_Brief_:
Which lines in the records below include the word "size"? Report each of them in full.

+---+

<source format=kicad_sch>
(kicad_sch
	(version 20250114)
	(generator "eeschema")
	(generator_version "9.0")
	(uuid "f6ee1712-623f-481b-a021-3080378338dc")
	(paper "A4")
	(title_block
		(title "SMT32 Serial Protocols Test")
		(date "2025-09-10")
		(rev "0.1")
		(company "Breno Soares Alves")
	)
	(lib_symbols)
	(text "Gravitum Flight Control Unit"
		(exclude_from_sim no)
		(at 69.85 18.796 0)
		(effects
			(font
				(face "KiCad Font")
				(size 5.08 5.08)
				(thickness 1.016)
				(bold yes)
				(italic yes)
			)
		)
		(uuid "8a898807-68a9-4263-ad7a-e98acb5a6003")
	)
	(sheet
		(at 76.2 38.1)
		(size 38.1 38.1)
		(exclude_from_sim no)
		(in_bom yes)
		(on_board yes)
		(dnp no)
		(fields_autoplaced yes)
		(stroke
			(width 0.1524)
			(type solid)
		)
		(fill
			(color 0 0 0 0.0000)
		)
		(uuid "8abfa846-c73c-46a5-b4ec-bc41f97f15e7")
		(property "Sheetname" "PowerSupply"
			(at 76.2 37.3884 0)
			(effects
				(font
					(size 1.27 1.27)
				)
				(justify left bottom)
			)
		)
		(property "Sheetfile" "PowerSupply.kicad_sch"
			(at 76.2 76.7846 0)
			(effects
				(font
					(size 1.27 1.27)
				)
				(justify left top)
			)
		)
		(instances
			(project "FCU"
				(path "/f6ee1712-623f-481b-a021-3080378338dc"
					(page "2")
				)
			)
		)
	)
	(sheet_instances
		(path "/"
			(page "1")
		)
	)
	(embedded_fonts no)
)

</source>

+---+

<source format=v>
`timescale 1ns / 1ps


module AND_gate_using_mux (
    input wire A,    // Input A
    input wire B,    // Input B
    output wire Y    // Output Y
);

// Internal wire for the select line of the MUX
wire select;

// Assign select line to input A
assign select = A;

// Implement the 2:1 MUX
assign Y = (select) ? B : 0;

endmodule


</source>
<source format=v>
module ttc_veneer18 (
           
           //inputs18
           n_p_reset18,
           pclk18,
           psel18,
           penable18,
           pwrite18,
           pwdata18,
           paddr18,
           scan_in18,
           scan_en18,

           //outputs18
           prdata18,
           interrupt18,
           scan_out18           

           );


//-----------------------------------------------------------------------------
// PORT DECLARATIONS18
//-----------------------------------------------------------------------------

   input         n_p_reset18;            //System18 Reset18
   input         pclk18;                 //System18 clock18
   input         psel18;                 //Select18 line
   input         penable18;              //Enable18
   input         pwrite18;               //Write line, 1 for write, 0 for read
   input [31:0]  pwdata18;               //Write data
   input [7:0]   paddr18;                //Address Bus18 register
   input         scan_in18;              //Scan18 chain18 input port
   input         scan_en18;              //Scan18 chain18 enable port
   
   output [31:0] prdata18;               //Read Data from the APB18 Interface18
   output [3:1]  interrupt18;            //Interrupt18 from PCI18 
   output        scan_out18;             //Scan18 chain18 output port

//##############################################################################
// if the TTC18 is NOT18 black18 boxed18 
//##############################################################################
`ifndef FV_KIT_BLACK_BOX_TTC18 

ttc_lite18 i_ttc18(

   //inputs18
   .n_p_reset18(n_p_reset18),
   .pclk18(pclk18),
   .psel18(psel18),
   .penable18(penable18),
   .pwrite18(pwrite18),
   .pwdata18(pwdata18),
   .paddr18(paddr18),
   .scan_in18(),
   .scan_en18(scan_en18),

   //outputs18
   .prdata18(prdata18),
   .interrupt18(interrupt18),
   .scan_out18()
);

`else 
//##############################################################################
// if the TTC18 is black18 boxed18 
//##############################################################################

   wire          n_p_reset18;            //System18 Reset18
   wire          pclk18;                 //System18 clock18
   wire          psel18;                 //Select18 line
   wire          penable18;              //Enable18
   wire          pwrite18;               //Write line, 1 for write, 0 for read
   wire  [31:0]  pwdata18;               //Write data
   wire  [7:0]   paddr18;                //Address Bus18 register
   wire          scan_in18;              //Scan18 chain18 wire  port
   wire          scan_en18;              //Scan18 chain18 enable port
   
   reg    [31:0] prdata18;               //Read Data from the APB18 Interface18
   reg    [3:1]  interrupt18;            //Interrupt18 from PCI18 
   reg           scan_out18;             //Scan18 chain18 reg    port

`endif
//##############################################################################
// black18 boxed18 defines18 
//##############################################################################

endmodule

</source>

+---+

_Task solution_:
				(size 5.08 5.08)
		(size 38.1 38.1)
					(size 1.27 1.27)
					(size 1.27 1.27)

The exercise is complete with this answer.